What became of the Toucouleur column after all? Not having dared through fear of our guns to march against us, it had turned its attention to Dentchendu, a big village on the left bank; but the chief hesitated too long in this case also, giving time for the inhabitants to receive warning, to put their village in a state of defence, and send all the useless mouths away.
Again the Toucouleurs were too late, and besides, as Osman, who still visited us in spite of all our rebuffs, told us, the poison of the Dentchendu arrows is very dangerous.

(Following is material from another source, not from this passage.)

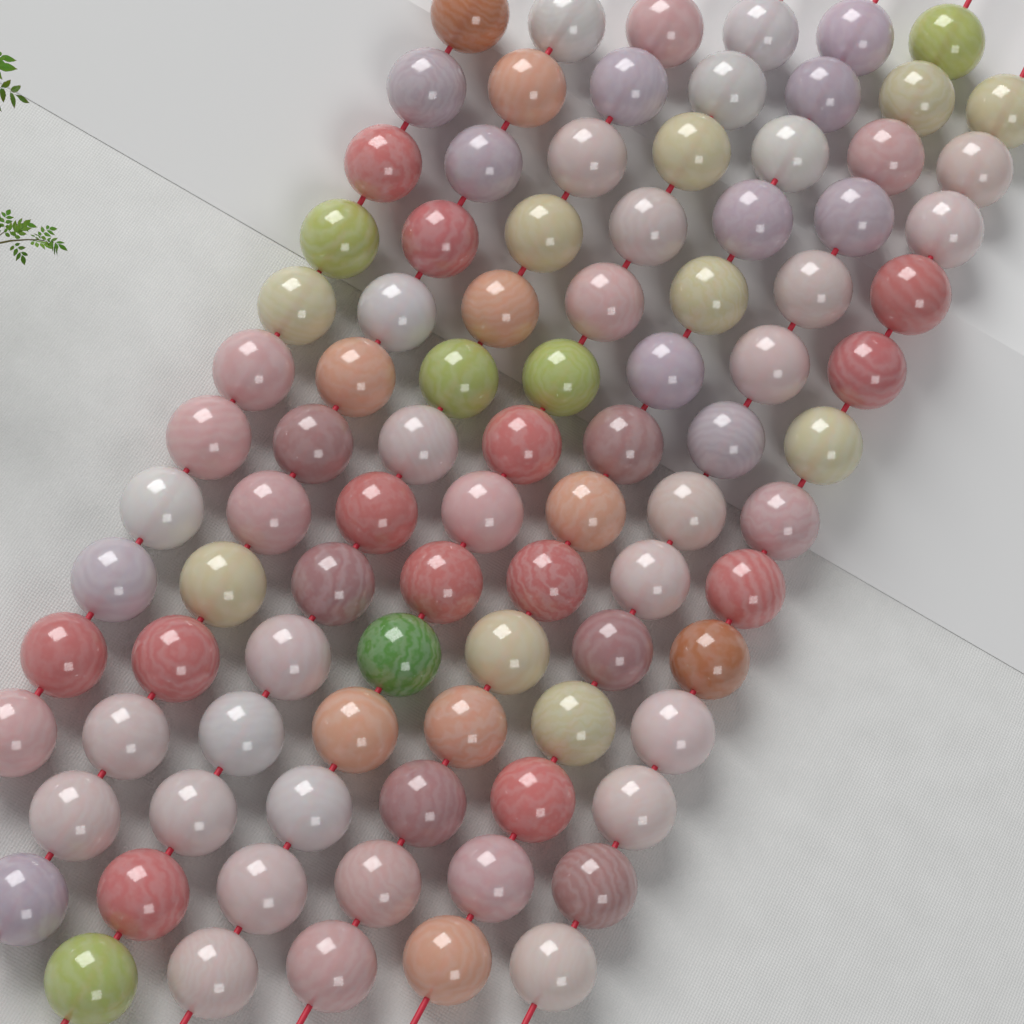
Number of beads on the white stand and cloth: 93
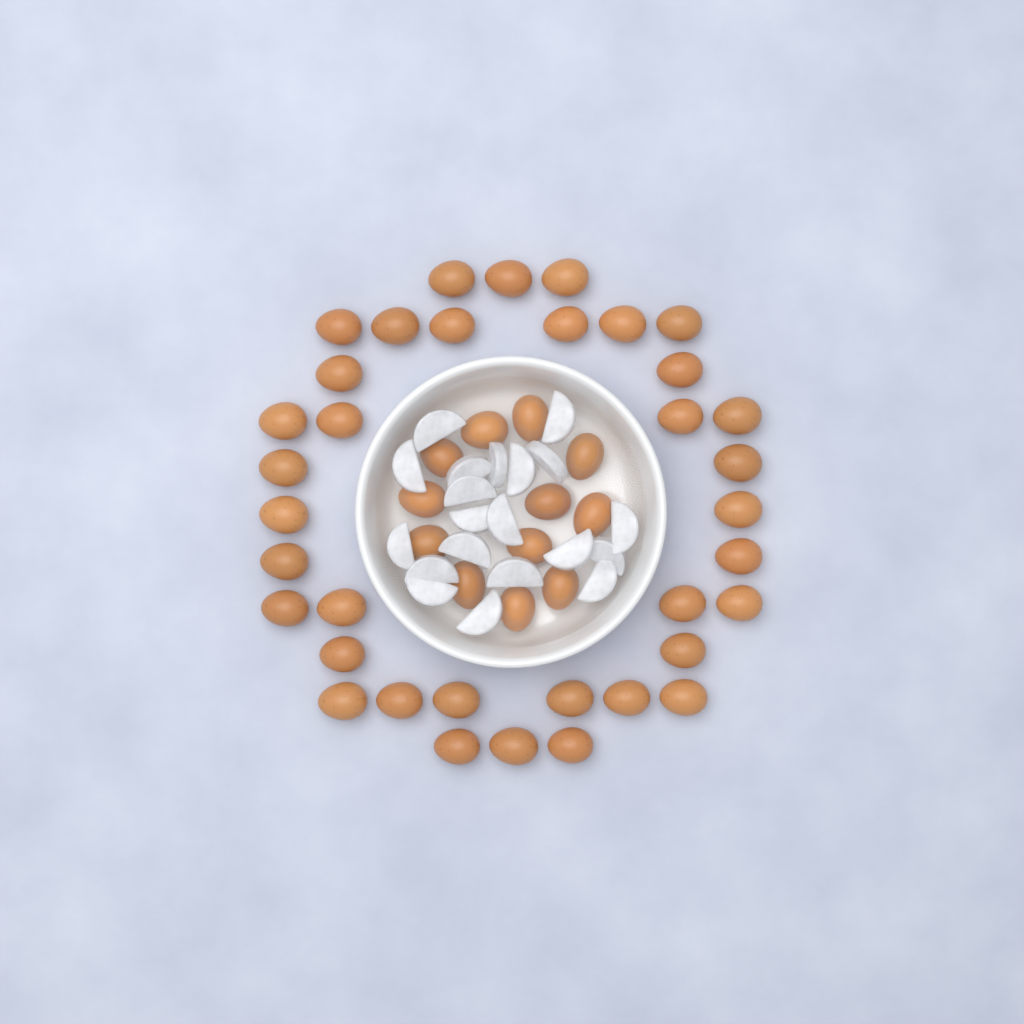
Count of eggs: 48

All these warriors are fond of fighting and going on slave raids, for the glory of the Prophet, but they take very good care of their own skins. We wondered if the Toucouleurs who remained faithful to Amadu would become cowards like his own people through contact with them. Our experiences made us think that we were indeed far from the heroic days, when the Senegalese Foutankés, in the battle of Kale, charged a column on the march to rescue the wives of Ahmadu who had been taken prisoners, stopping suddenly beneath a hail of bullets from the French sharp-shooters to prostrate themselves, and make a propitiatory salaam.

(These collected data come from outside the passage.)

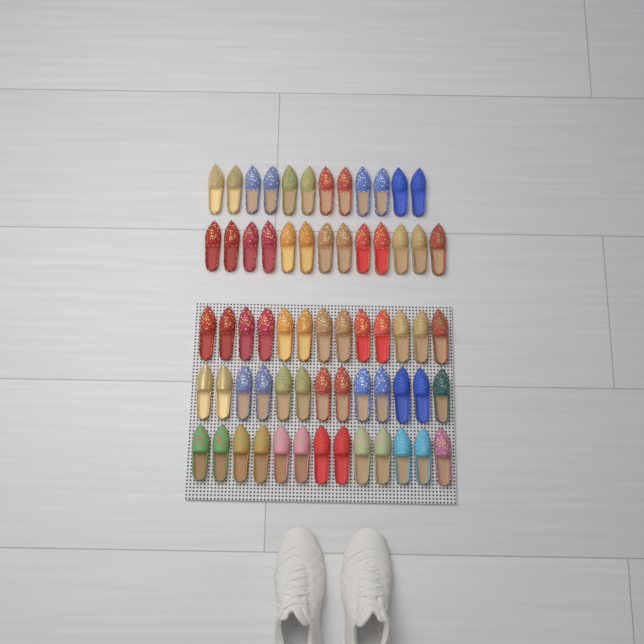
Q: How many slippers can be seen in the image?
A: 64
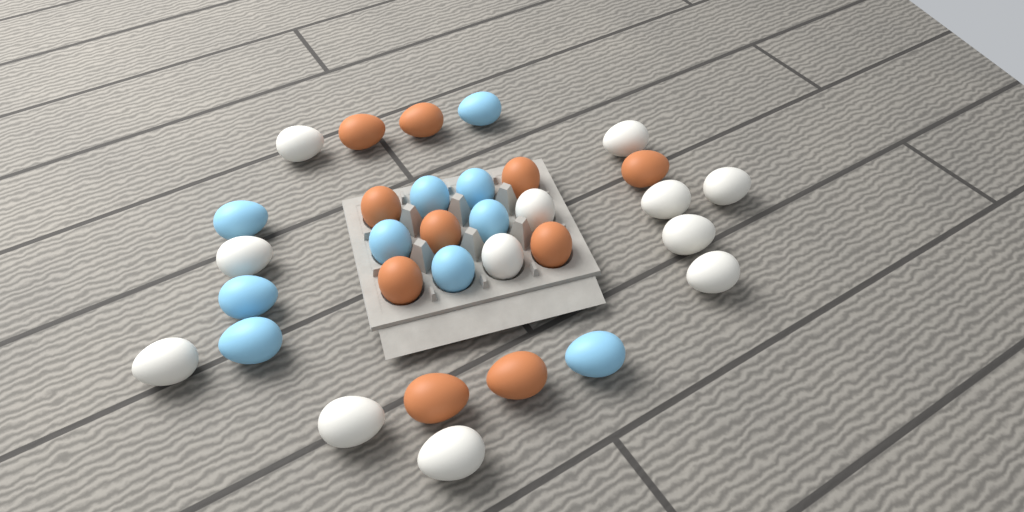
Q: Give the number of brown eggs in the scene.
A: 10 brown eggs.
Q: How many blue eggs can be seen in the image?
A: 10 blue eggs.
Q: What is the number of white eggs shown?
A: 12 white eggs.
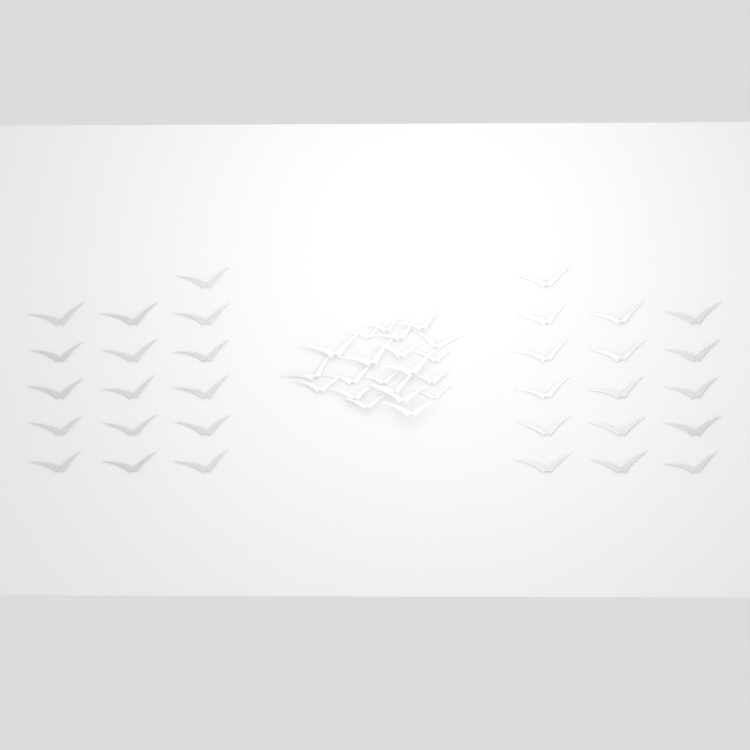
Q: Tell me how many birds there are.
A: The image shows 53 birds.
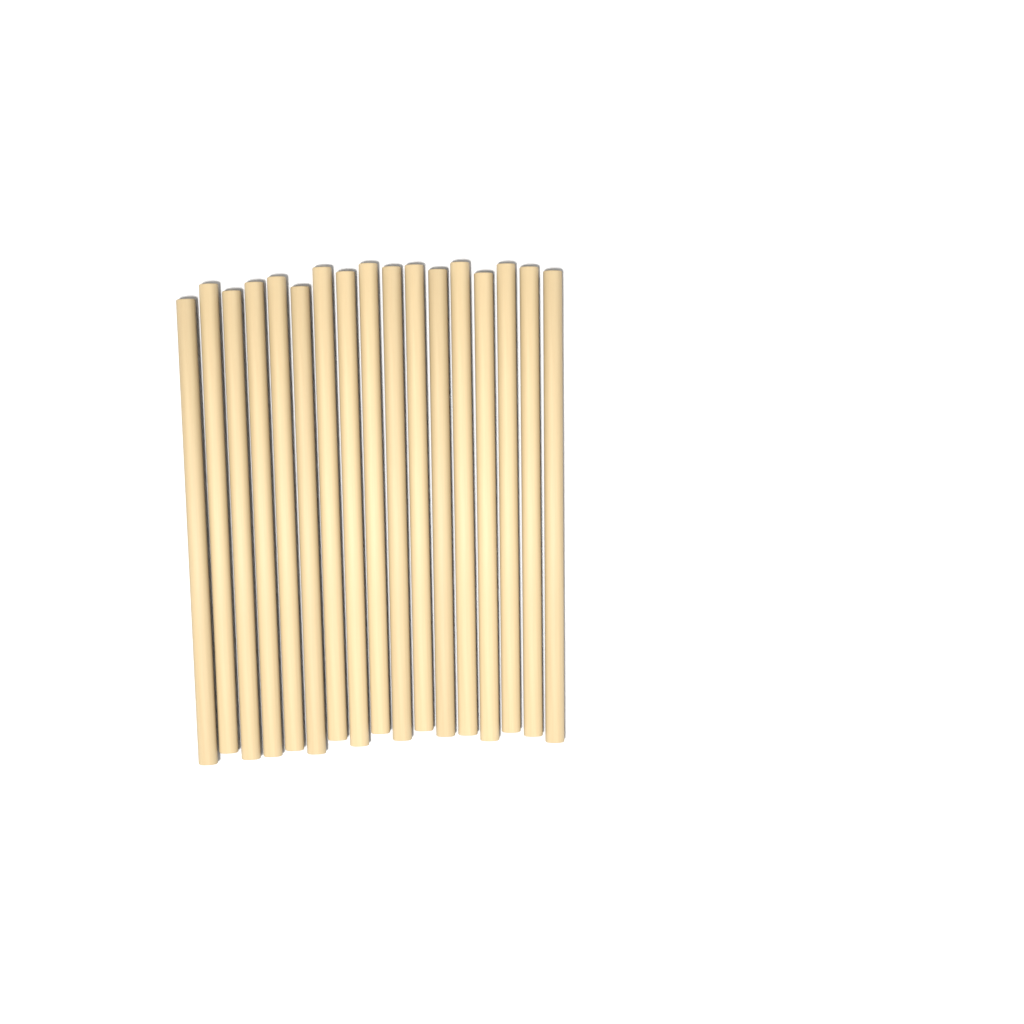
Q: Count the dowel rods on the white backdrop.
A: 17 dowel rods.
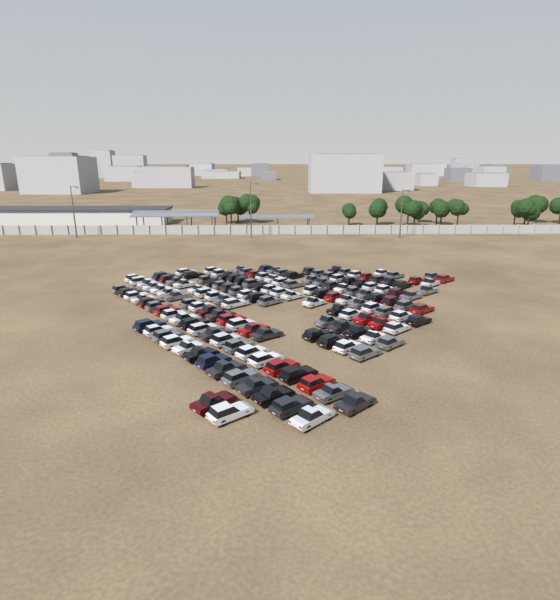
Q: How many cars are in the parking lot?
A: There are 149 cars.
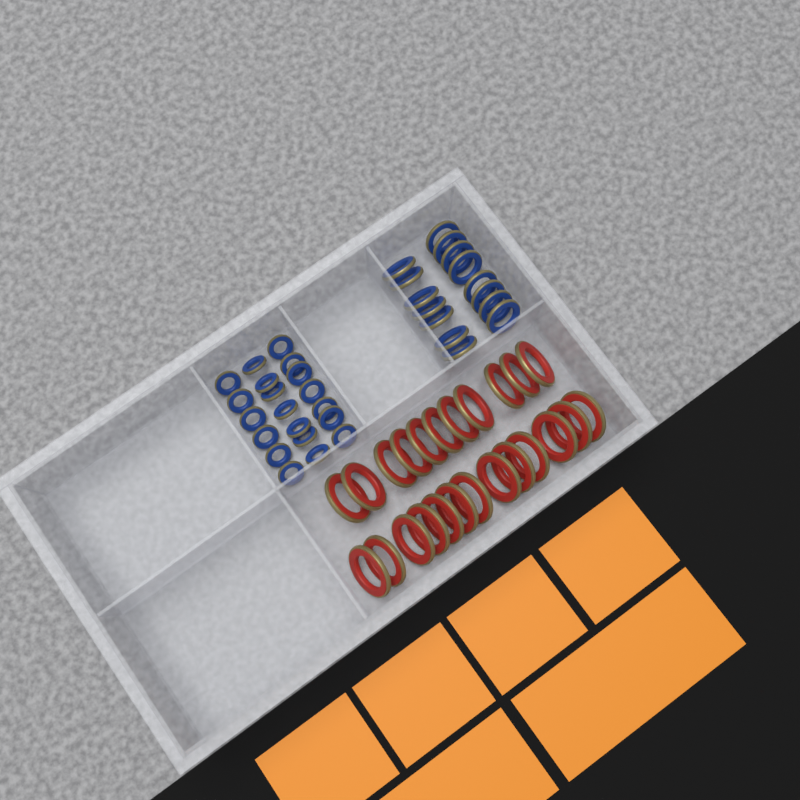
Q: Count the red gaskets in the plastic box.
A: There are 24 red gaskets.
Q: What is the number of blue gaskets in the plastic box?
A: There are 35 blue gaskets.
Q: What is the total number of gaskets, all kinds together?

Having through fear abandoned the idea of attacking us at Fort Archinard, the column wandered in the rain from village to village, and was received everywhere with apparent friendship by the terrified inhabitants, so that all the fire ended in smoke, though no one seemed to know exactly why.
LAUNCHING OF THE ‘AUBE’ AT SAY.
The check the Toucouleurs had received made it possible for some of the chiefs to show us sympathy, whether feigned or real it was impossible to tell. Amongst these was Hamma Tansa, chief of the Sillabés, who was rather an original character for a native. He was something of an epicure, what we should call a jolly good fellow, but charitable to others. He kept open house, or rather hut, and always had a lot of friends about him, whom he treated to everything. When he was informed that the meal was served, he used to jump up, flap his white bubu as he would wings, and shout, “Let’s fall to!”

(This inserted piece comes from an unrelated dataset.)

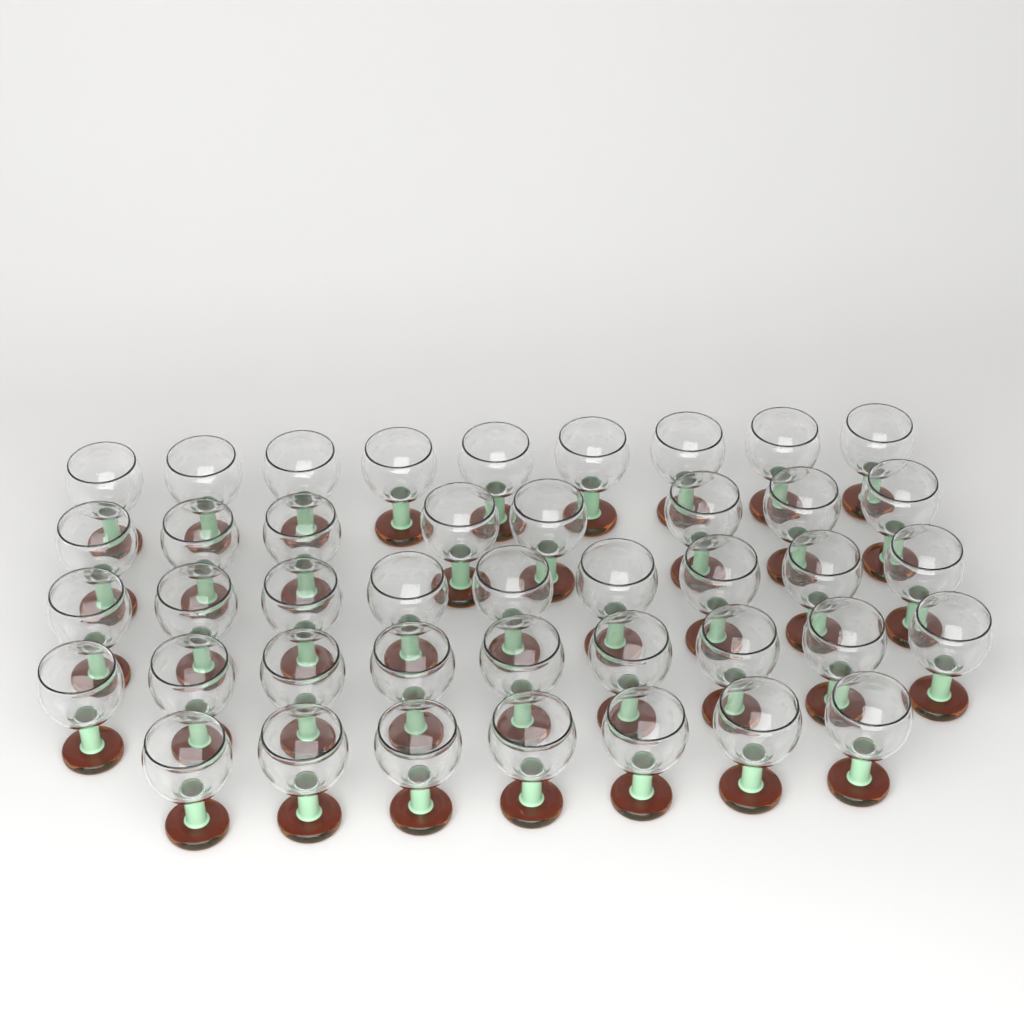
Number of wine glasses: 42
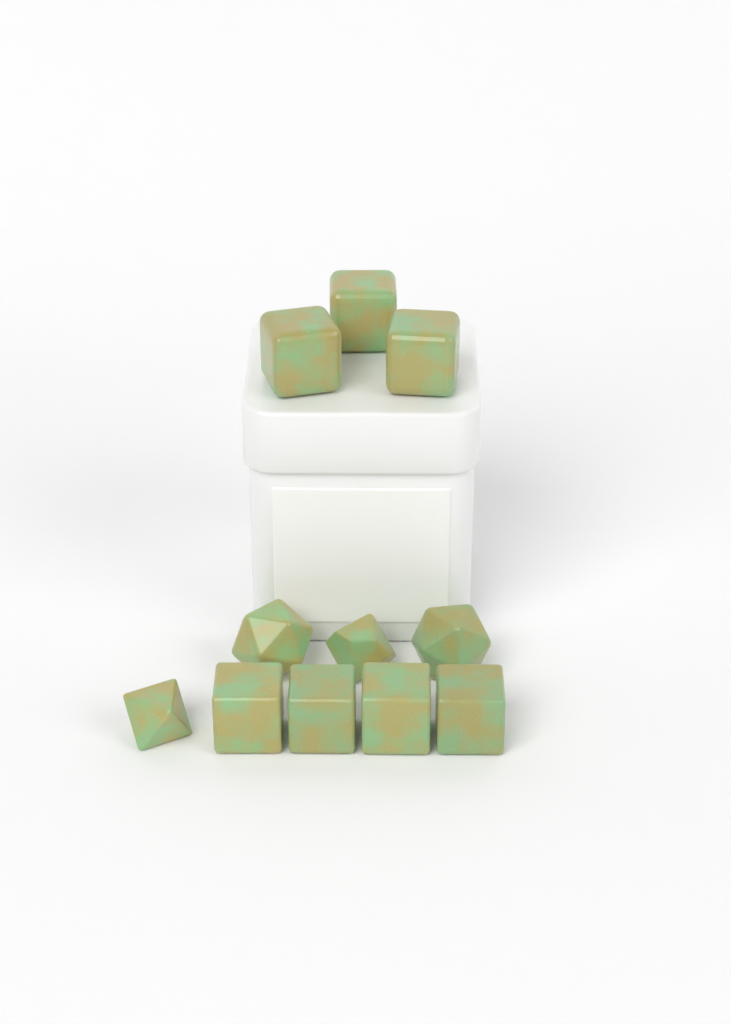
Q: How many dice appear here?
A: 11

He was literary too, and the missives he sent us, written on little plaques of wood, were, in accordance with Arab usage, very polite, and sometimes even in verse. He said he meant to pay us a visit, was most anxious to do so in fact, but somehow he never fulfilled his promise: either he had not time, or he was afraid of Amadu, or something else.
One fine day our old friend Hugo appeared again, sent to us by the chief of the Kurteyes, and who, thanks to Taburet’s skill, had now quite recovered from the affection of the eyes from which he had been suffering. He sent us a message to the effect that, as long as the river was low, he and his people were afraid of the Toucouleurs; “but wait,” he added, “till it rises, for then the Kurteyes are the kings of the Niger; no one can get at us, and we shall be able to shake hands with you.”
The most devoted and zealous of all our friends, however, was Galadio, and there was a perpetual going and coming between his village and our camp. Marabouts, griots, traders, etc., were constantly arriving, telling us, “I am from Galadio’s village,” and we received them, from motives of policy, with open arms, buying from them rather than from others, giving them presents, and plenty of kind words. They all sang the praises of their master, and he really did show himself to us in a very amiable light. He was perhaps if anything rather too gushing.